§ ABOUT THIS EXERCISE:
A faithful transcript of every entry is required; pictures do not belong in it.
******************************
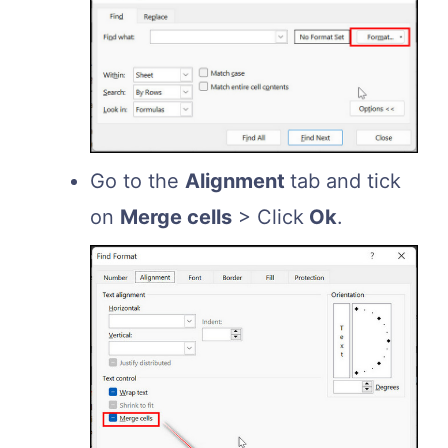
Go to the
Alignment
tab and tick
on
Merge cells
> Click
Ok
.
******************************
§ PROBLEM SOLUTION:
Go to the
Alignment
tab and tick
on
Merge cells
> Click
Ok
.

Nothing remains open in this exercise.